Vitruve est malheureusement le seul architecte de l’antiquité dont les écrits soient arrivés jusqu’à nous. C’est de lui que nous avons reçu la notion écrite de l’art grec ; il convient donc de citer ici le texte de cet écrivain touchant l’origine des trois ordres. Ce sera, du reste, une occasion pour le lecteur d’apprécier le goût de Vitruve, de mesurer la portée de son esprit et de pressentir l’influence que ses écrits ont dû avoir sur l’enseignement classique de l’architecture.

« Dorus, fils d’Hellen et de la nymphe Optique, roi d’Achaïe et de tout le Péloponèse, ayant autrefois fait bâtir un temple à Junon dans l’antique cité d’Argos, ce temple se trouva par hasard être de cette manière que nous appelons dorique. Ensuite, dans toutes les autres villes de l’Achaïe, on en fit de ce même ordre, aucune règle n’ayant été encore établie pour les proportions de l’architecture. Plus tard les Athéniens, après avoir consulté l’oracle d’Apollon, par commun accord de toute la Grèce, envoyèrent en Asie treize colonies, chacune ayant son capitaine, sous la conduite générale d’Ion, fils de Xuthus et de Créuse, qu’Apollon, par son oracle rendu à Delphes, avait avoué pour son fils. Entré en Asie, Ion s’empara de toute la Carie et y fonda treize grandes villes… Le pays fut nommé, par les conquérants, Ionie, du nom de leur chef. Des enceintes y furent consacrées aux dieux immortels, et l’on commença d’y bâtir des temples. Le premier fut dédié à Apollon Panionien ; ils le firent à la manière de ceux qu’ils avaient vus en Achaïe, et ils l’appelèrent Dorique, parce qu’il y en avait eu de pareils dans les villes des Doriens. Mais, comme ils ne savaient pas bien quelles proportions il fallait donner aux colonnes de ce temple, ils cherchèrent le moyen de les faire assez fortes pour porter le poids de l’édifice tout en les rendant agréables à la vue. Pour cela ils mesurèrent le pied d’un homme, et, trouvant qu’il était la sixième partie de la hauteur du corps, ils appliquèrent à leurs colonnes cette proportion ; quel que fût le diamètre de la colonne à son pied, ils donnèrent à la tige, y compris le chapiteau, une hauteur égale à six fois ce diamètre. C’est ainsi que la colonne dorique emprunta les proportions, la force et la beauté du corps de l’homme.
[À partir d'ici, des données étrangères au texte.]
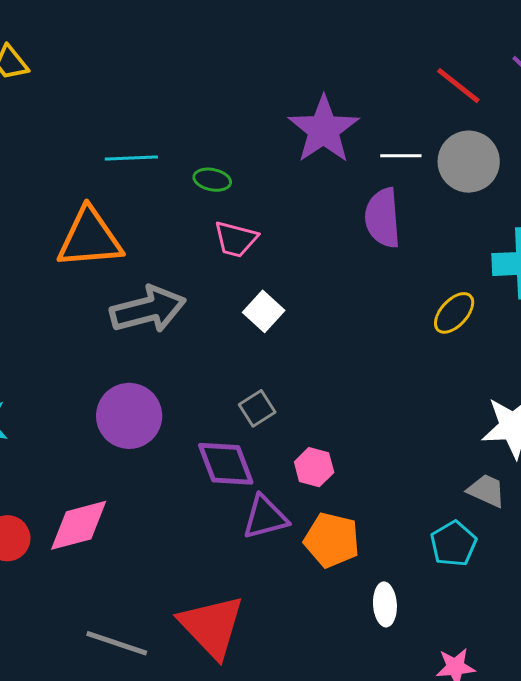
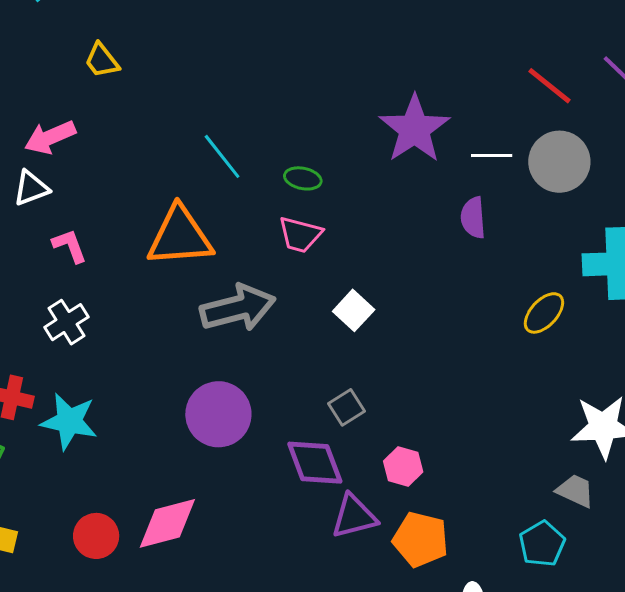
cyan line: (131, 158) -> (222, 156), turned 54
purple semicircle: (383, 218) -> (473, 218), size x0.7
pink trapezoid: (236, 239) -> (300, 235), moved

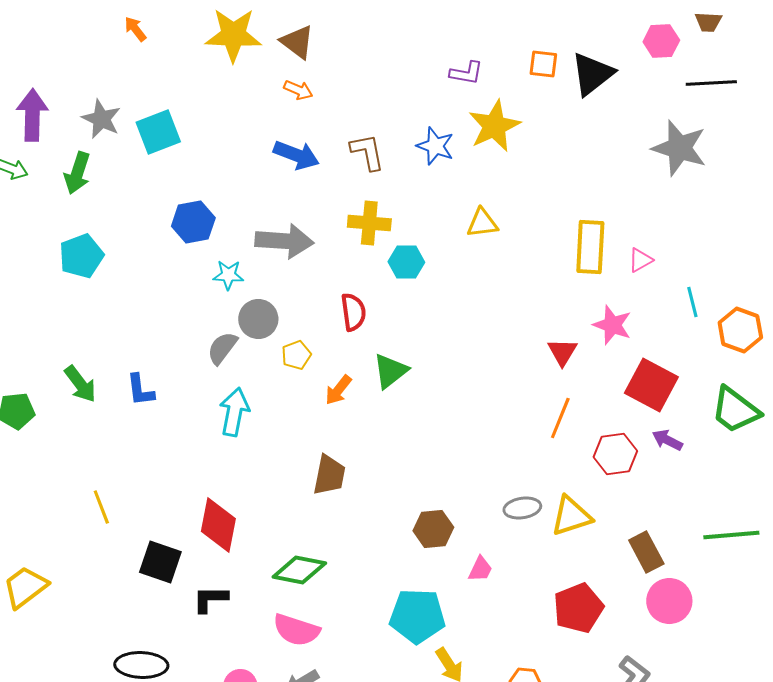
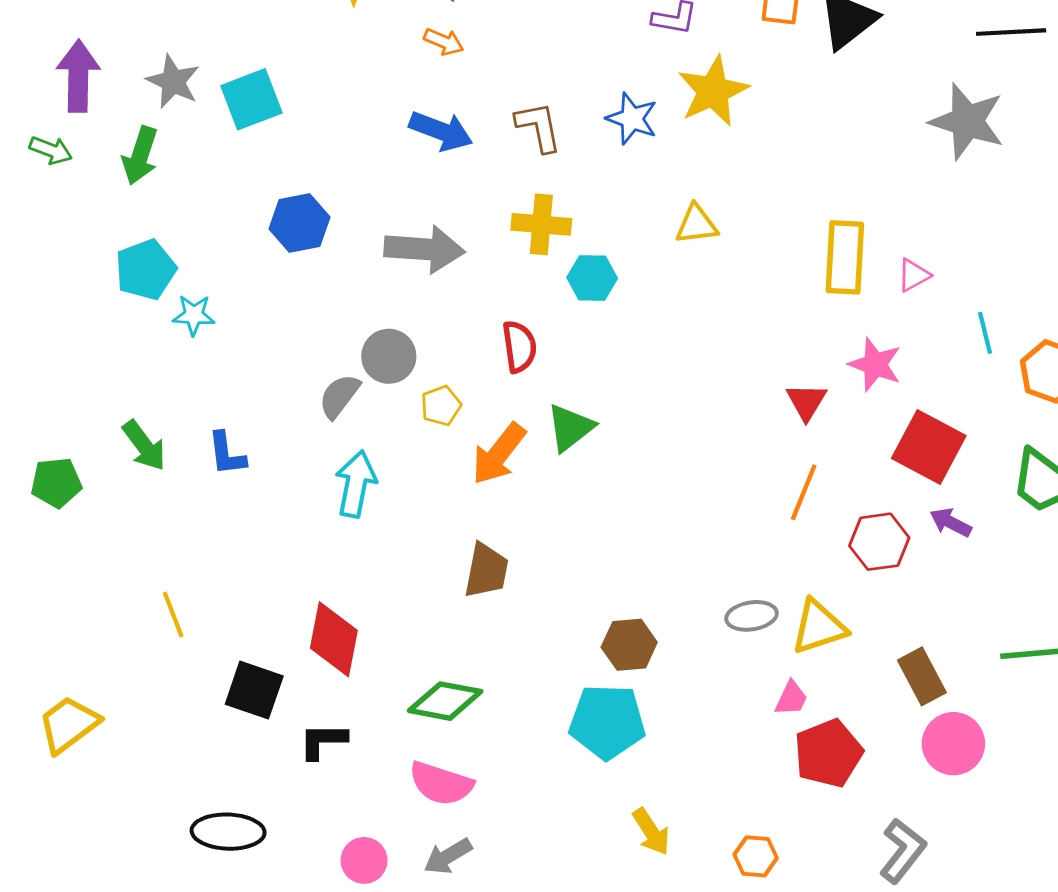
cyan star: (228, 275) -> (194, 315), moved
orange arrow: (338, 390) -> (499, 454), size x1.5
pink trapezoid: (480, 569) -> (791, 698), moved
cyan pentagon: (417, 616) -> (607, 722), moved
« Plus tard, voulant élever un temple à Diane, et cherchant quelque nouvelle manière qui fût belle, ils lui donnèrent la délicatesse du corps de la femme, et ils portèrent la hauteur des colonnes à huit diamètres, afin qu’elles parussent plus sveltes. Ils y ajoutèrent des bases avec des enroulements, à l’imitation des chaussures, et ils taillèrent des volutes au chapiteau pour représenter les boucles de la chevelure, rejetées à droite et à gauche du visage. Des cymaises et des guirlandes furent comme des ornements arrangés sur le front des colonnes ; enfin, des cannelures creusées le long du fût imitèrent les plis d’une robe. Ainsi, ils inventèrent deux ordres de colonnes dont les unes rappelaient les proportions et la simplicité négligée du corps de l’homme, et les autres la délicatesse et la parure de la femme, par la suite, le sentiment de l’élégance s’étant développé, on préféra des proportions plus élancées, et l’on donna sept diamètres en hauteur à la colonne dorique et huit et demi à la colonne ionique, car cette dernière prit le nom du peuple qui l’avait inventée. Le troisième ordre, que nous appelons corinthien, imite la grâce d’une jeune fille ; il en a les proportions délicates, et il appelle aussi les ornements les plus élégants… »

Tel est le texte de Vitruve touchant les trois ordres. Nous aurons plus d’une fois à y revenir, soit pour en signaler les erreurs étranges, soit pour en donner le véritable sens ; car de telles histoires seraient bien près d’être absurdes, s’il les fallait prendre à la lettre, au lieu d’y voir un ressouvenir, il est vrai, très obscur et fort altéré, du symbolisme architectonique des grands siècles.


  1. Voir plus haut le chapitre intitulé : Des proportions du corps humain.